それを聞いた直輝が「海咲が戻った所で手間を増やすだけだろ」と鼻で笑い海咲ちゃんから手厚い歓迎を受けていた。なんだかんだ仲がいいんだ。直輝にそれを言うと勘弁しろと嫌な顔をされるけど、照れ隠しなのを知っているから、微笑ましい。
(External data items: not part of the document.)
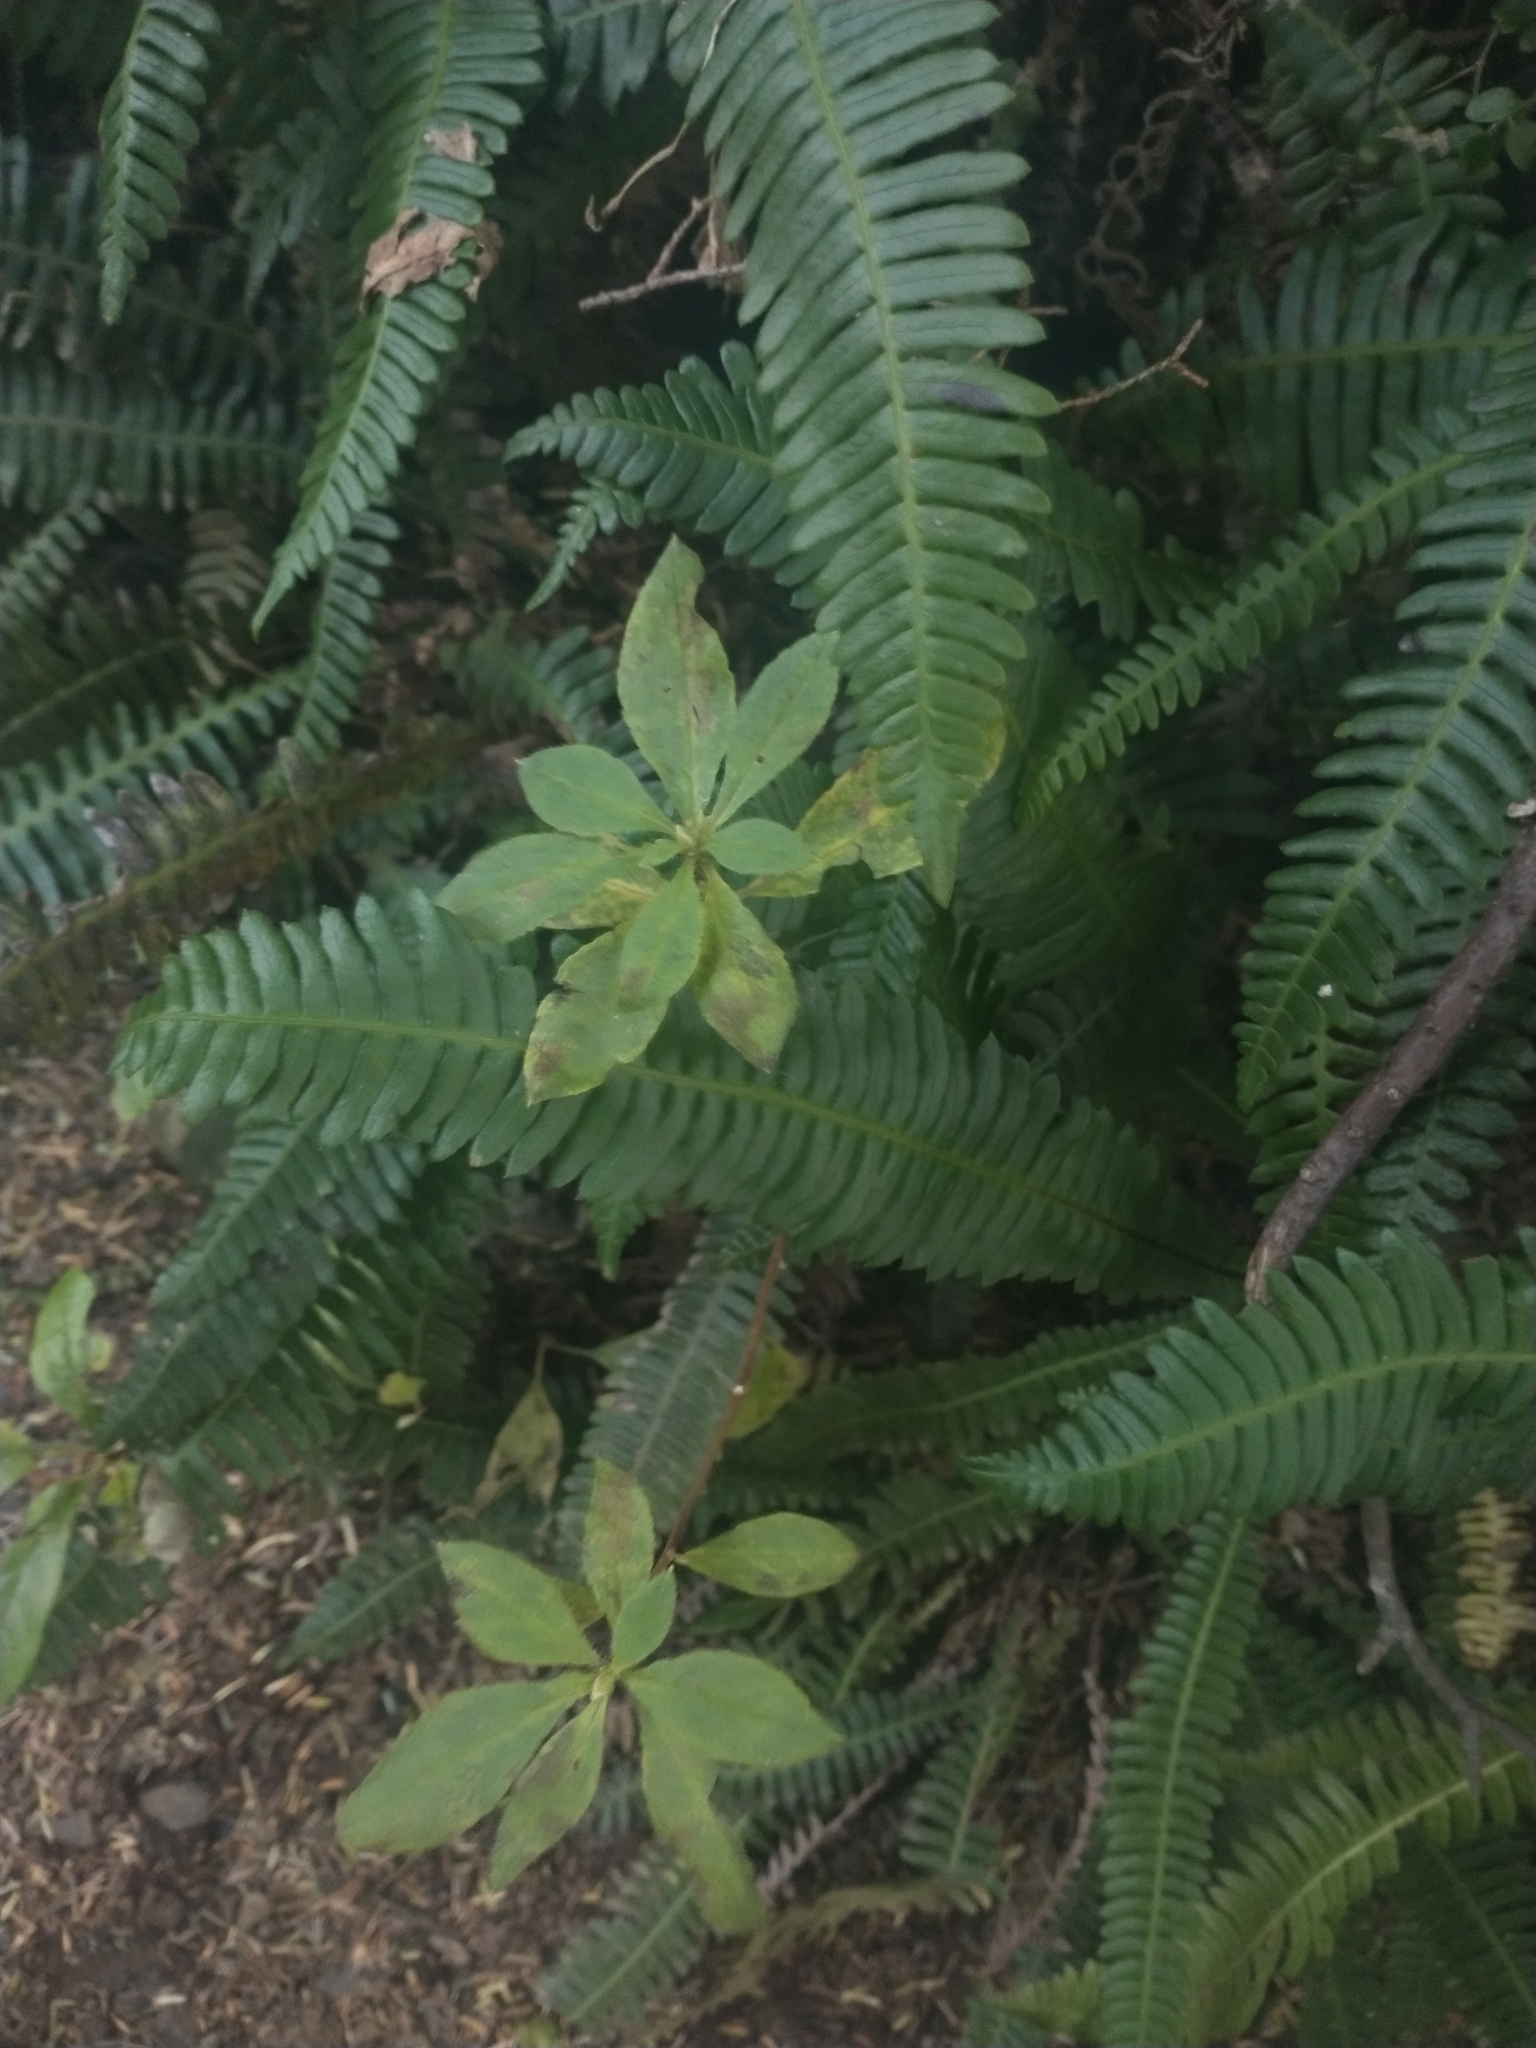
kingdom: Plantae
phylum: Tracheophyta
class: Polypodiopsida
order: Polypodiales
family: Blechnaceae
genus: Struthiopteris
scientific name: Struthiopteris spicant
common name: Deer fern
ドタバタと騒がしくはあったが、これで天使家も勢ぞろいし今度こそ夕飯となった。
こうして見ると本当に凄い光景だと思う。美形一家に囲まれて食べるご飯は昔から変わらず優しい味だ。胸が暖かくなる。この煮物の味付けとか是非教えて欲しいと凪沙さんに頼んだら喜んで請け負ってくれた。
海咲さんは文武両道だが家事全般は苦手らしく、家では旦那さんが担当しているらしい。今流行りの主夫だ。
子供と料理をするのが夢だと語る凪沙さんには、過去に色々と一緒にお菓子を作ったりもした。
「そういえば何で皐季がいるんだ? ……まあ聞かずともお前が居るのはなんとなく予想してたけどな」
「なっちゃんが俺に会いたいと思ったからパリから帰ってきたんだ。嬉しい?」
「いや全く」
ニッコリと微笑むその姿は本当に麗しい。直輝とは違い、線が細くて垂れ目がちの瞳に淡いブラウンの瞳。視線一つにしても色っぽくてフェロモンが凄い。
今はパリで、ウェディングドレスのデザイナーをやっているらしい。そして恋人が出来たのだとか、前にチラリと直輝から聞いた。
とてもキャラが濃い。凪沙さんや紀壱さんもだが、直輝を含む三兄妹は特にだ。ちょっとばかし、この変態大魔王の直輝が常識人の様に思えるから尚のこと。
簡単に三兄妹をイメージするならば、皐季さんは女王様で、海咲ちゃんは女騎士、直輝が王子(腹黒)って感じだ。
昔から俺の中での、三人の印象は変わる事はない。
それからやっぱり、この家族の中にいてまざまざと感じるのは皆ストレート、ということだ。
気持ちを凄く真っ直ぐに伝える。
好きなことを好きだと言う強さというか、当たり前の価値を知らず知らずに身につけたというか。
それがとても好ましく、憧れの家族だ。
「そういう直輝こそ、またなんで急に帰ってきたのよ? あれだけ連絡寄越さなかったくせに」
ふと疑問に感じたのか凪沙さんが尋ねる。
直輝と俺を抜けばごく自然の質問ではあったけど、後ろめたい気持ちを抱えてる俺はびくりと大げさに肩を揺らしてしまった。
挙動不審になった俺に、凪沙さんと皐季さんが目敏く気づく。矛先が俺へと向きそうになった、その瞬間、俺は味噌汁を吹き出してしまった。
「祥と結婚したい」
一家団欒に落とされたのは時限爆弾よりも威力のある言葉だった。